The problem
Word for word, restate the entries that follow.

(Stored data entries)
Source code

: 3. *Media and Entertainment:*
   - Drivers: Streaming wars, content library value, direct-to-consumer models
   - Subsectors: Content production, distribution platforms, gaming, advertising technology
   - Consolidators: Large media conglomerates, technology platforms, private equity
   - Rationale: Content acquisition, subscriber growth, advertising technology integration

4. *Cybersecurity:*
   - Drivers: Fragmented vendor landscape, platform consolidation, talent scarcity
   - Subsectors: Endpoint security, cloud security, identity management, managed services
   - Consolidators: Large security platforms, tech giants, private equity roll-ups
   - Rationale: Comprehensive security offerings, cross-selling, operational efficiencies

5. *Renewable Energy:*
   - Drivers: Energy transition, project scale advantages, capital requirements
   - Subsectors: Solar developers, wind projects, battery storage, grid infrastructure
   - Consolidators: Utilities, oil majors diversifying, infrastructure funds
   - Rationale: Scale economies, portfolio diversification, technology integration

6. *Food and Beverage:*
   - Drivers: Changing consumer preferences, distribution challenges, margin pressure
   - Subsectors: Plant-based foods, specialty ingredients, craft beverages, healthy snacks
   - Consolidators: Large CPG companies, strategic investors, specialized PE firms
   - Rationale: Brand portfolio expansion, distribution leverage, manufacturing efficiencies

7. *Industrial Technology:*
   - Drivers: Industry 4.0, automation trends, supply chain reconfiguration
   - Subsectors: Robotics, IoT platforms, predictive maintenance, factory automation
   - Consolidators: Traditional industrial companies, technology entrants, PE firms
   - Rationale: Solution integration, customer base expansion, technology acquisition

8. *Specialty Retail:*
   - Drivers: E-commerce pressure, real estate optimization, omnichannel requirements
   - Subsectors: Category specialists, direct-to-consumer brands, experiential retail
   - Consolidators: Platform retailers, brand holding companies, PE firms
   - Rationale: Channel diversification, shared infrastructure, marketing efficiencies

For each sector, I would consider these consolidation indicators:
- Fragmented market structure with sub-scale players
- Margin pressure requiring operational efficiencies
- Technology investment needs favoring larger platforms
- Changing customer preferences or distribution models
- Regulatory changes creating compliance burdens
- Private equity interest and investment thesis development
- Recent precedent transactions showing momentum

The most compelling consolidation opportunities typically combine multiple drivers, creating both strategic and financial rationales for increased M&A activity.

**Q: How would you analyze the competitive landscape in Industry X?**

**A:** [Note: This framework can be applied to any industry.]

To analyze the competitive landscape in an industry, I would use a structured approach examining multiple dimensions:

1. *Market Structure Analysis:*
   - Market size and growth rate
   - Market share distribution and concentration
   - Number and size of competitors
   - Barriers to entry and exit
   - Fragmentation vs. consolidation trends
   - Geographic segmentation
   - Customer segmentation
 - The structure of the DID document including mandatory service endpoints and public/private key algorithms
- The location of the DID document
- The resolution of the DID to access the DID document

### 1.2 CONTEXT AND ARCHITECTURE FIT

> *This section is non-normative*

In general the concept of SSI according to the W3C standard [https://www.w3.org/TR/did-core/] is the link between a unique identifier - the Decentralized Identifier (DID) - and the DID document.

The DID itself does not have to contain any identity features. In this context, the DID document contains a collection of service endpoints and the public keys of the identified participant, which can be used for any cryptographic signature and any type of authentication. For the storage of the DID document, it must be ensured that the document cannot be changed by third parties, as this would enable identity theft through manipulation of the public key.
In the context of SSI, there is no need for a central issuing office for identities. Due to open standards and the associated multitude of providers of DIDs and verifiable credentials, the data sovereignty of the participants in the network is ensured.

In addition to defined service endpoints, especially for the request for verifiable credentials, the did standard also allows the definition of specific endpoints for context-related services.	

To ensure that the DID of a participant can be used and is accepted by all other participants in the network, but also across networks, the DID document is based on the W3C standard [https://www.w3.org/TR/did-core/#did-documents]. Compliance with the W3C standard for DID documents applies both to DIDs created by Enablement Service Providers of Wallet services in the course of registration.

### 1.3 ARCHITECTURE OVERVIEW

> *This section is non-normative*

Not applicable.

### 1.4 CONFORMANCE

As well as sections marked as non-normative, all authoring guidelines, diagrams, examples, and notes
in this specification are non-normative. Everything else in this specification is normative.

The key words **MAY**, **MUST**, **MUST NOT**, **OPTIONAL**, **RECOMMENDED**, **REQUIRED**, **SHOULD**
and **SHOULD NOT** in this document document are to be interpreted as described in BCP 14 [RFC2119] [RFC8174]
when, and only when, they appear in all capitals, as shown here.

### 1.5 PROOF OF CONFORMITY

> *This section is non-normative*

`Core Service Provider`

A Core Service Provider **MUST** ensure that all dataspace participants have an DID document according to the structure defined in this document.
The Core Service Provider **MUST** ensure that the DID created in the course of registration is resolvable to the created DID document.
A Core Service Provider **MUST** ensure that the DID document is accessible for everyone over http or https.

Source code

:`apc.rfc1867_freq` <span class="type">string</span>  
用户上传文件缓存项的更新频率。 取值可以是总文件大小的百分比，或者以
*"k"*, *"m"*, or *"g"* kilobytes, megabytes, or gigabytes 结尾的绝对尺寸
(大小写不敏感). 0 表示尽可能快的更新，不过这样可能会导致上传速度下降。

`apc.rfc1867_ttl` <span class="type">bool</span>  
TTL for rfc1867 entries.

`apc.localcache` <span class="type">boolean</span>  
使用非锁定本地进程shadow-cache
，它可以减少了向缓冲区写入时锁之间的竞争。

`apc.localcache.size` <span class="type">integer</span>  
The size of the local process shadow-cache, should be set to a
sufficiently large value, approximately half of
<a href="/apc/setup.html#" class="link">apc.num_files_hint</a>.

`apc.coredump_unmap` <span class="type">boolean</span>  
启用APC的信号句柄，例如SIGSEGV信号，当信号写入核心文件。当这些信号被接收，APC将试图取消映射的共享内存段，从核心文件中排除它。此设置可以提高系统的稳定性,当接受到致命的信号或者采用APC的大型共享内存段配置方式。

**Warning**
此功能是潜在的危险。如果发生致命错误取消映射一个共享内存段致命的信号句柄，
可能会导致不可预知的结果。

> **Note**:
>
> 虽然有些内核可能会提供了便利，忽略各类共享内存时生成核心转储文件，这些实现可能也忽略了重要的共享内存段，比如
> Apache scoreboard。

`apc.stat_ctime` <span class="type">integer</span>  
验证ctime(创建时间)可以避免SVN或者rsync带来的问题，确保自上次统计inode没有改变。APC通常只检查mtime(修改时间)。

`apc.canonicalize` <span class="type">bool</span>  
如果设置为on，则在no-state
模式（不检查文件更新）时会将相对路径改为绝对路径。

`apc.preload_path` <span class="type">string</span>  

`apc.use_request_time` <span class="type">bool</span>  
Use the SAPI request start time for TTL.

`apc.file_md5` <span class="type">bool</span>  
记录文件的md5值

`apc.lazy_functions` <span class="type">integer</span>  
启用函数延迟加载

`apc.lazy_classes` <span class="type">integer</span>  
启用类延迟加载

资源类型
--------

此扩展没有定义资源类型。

Exercise output
Source code

: 3. *Media and Entertainment:*
   - Drivers: Streaming wars, content library value, direct-to-consumer models
   - Subsectors: Content production, distribution platforms, gaming, advertising technology
   - Consolidators: Large media conglomerates, technology platforms, private equity
   - Rationale: Content acquisition, subscriber growth, advertising technology integration

4. *Cybersecurity:*
   - Drivers: Fragmented vendor landscape, platform consolidation, talent scarcity
   - Subsectors: Endpoint security, cloud security, identity management, managed services
   - Consolidators: Large security platforms, tech giants, private equity roll-ups
   - Rationale: Comprehensive security offerings, cross-selling, operational efficiencies

5. *Renewable Energy:*
   - Drivers: Energy transition, project scale advantages, capital requirements
   - Subsectors: Solar developers, wind projects, battery storage, grid infrastructure
   - Consolidators: Utilities, oil majors diversifying, infrastructure funds
   - Rationale: Scale economies, portfolio diversification, technology integration

6. *Food and Beverage:*
   - Drivers: Changing consumer preferences, distribution challenges, margin pressure
   - Subsectors: Plant-based foods, specialty ingredients, craft beverages, healthy snacks
   - Consolidators: Large CPG companies, strategic investors, specialized PE firms
   - Rationale: Brand portfolio expansion, distribution leverage, manufacturing efficiencies

7. *Industrial Technology:*
   - Drivers: Industry 4.0, automation trends, supply chain reconfiguration
   - Subsectors: Robotics, IoT platforms, predictive maintenance, factory automation
   - Consolidators: Traditional industrial companies, technology entrants, PE firms
   - Rationale: Solution integration, customer base expansion, technology acquisition

8. *Specialty Retail:*
   - Drivers: E-commerce pressure, real estate optimization, omnichannel requirements
   - Subsectors: Category specialists, direct-to-consumer brands, experiential retail
   - Consolidators: Platform retailers, brand holding companies, PE firms
   - Rationale: Channel diversification, shared infrastructure, marketing efficiencies

For each sector, I would consider these consolidation indicators:
- Fragmented market structure with sub-scale players
- Margin pressure requiring operational efficiencies
- Technology investment needs favoring larger platforms
- Changing customer preferences or distribution models
- Regulatory changes creating compliance burdens
- Private equity interest and investment thesis development
- Recent precedent transactions showing momentum

The most compelling consolidation opportunities typically combine multiple drivers, creating both strategic and financial rationales for increased M&A activity.

**Q: How would you analyze the competitive landscape in Industry X?**

**A:** [Note: This framework can be applied to any industry.]

To analyze the competitive landscape in an industry, I would use a structured approach examining multiple dimensions:

1. *Market Structure Analysis:*
   - Market size and growth rate
   - Market share distribution and concentration
   - Number and size of competitors
   - Barriers to entry and exit
   - Fragmentation vs. consolidation trends
   - Geographic segmentation
   - Customer segmentation
 - The structure of the DID document including mandatory service endpoints and public/private key algorithms
- The location of the DID document
- The resolution of the DID to access the DID document

### 1.2 CONTEXT AND ARCHITECTURE FIT

> *This section is non-normative*

In general the concept of SSI according to the W3C standard [https://www.w3.org/TR/did-core/] is the link between a unique identifier - the Decentralized Identifier (DID) - and the DID document.

The DID itself does not have to contain any identity features. In this context, the DID document contains a collection of service endpoints and the public keys of the identified participant, which can be used for any cryptographic signature and any type of authentication. For the storage of the DID document, it must be ensured that the document cannot be changed by third parties, as this would enable identity theft through manipulation of the public key.
In the context of SSI, there is no need for a central issuing office for identities. Due to open standards and the associated multitude of providers of DIDs and verifiable credentials, the data sovereignty of the participants in the network is ensured.

In addition to defined service endpoints, especially for the request for verifiable credentials, the did standard also allows the definition of specific endpoints for context-related services.	

To ensure that the DID of a participant can be used and is accepted by all other participants in the network, but also across networks, the DID document is based on the W3C standard [https://www.w3.org/TR/did-core/#did-documents]. Compliance with the W3C standard for DID documents applies both to DIDs created by Enablement Service Providers of Wallet services in the course of registration.

### 1.3 ARCHITECTURE OVERVIEW

> *This section is non-normative*

Not applicable.

### 1.4 CONFORMANCE

As well as sections marked as non-normative, all authoring guidelines, diagrams, examples, and notes
in this specification are non-normative. Everything else in this specification is normative.

The key words **MAY**, **MUST**, **MUST NOT**, **OPTIONAL**, **RECOMMENDED**, **REQUIRED**, **SHOULD**
and **SHOULD NOT** in this document document are to be interpreted as described in BCP 14 [RFC2119] [RFC8174]
when, and only when, they appear in all capitals, as shown here.

### 1.5 PROOF OF CONFORMITY

> *This section is non-normative*

`Core Service Provider`

A Core Service Provider **MUST** ensure that all dataspace participants have an DID document according to the structure defined in this document.
The Core Service Provider **MUST** ensure that the DID created in the course of registration is resolvable to the created DID document.
A Core Service Provider **MUST** ensure that the DID document is accessible for everyone over http or https.

Source code

:`apc.rfc1867_freq` <span class="type">string</span>  
用户上传文件缓存项的更新频率。 取值可以是总文件大小的百分比，或者以
*"k"*, *"m"*, or *"g"* kilobytes, megabytes, or gigabytes 结尾的绝对尺寸
(大小写不敏感). 0 表示尽可能快的更新，不过这样可能会导致上传速度下降。

`apc.rfc1867_ttl` <span class="type">bool</span>  
TTL for rfc1867 entries.

`apc.localcache` <span class="type">boolean</span>  
使用非锁定本地进程shadow-cache
，它可以减少了向缓冲区写入时锁之间的竞争。

`apc.localcache.size` <span class="type">integer</span>  
The size of the local process shadow-cache, should be set to a
sufficiently large value, approximately half of
<a href="/apc/setup.html#" class="link">apc.num_files_hint</a>.

`apc.coredump_unmap` <span class="type">boolean</span>  
启用APC的信号句柄，例如SIGSEGV信号，当信号写入核心文件。当这些信号被接收，APC将试图取消映射的共享内存段，从核心文件中排除它。此设置可以提高系统的稳定性,当接受到致命的信号或者采用APC的大型共享内存段配置方式。

**Warning**
此功能是潜在的危险。如果发生致命错误取消映射一个共享内存段致命的信号句柄，
可能会导致不可预知的结果。

> **Note**:
>
> 虽然有些内核可能会提供了便利，忽略各类共享内存时生成核心转储文件，这些实现可能也忽略了重要的共享内存段，比如
> Apache scoreboard。

`apc.stat_ctime` <span class="type">integer</span>  
验证ctime(创建时间)可以避免SVN或者rsync带来的问题，确保自上次统计inode没有改变。APC通常只检查mtime(修改时间)。

`apc.canonicalize` <span class="type">bool</span>  
如果设置为on，则在no-state
模式（不检查文件更新）时会将相对路径改为绝对路径。

`apc.preload_path` <span class="type">string</span>  

`apc.use_request_time` <span class="type">bool</span>  
Use the SAPI request start time for TTL.

`apc.file_md5` <span class="type">bool</span>  
记录文件的md5值

`apc.lazy_functions` <span class="type">integer</span>  
启用函数延迟加载

`apc.lazy_classes` <span class="type">integer</span>  
启用类延迟加载

资源类型
--------

此扩展没有定义资源类型。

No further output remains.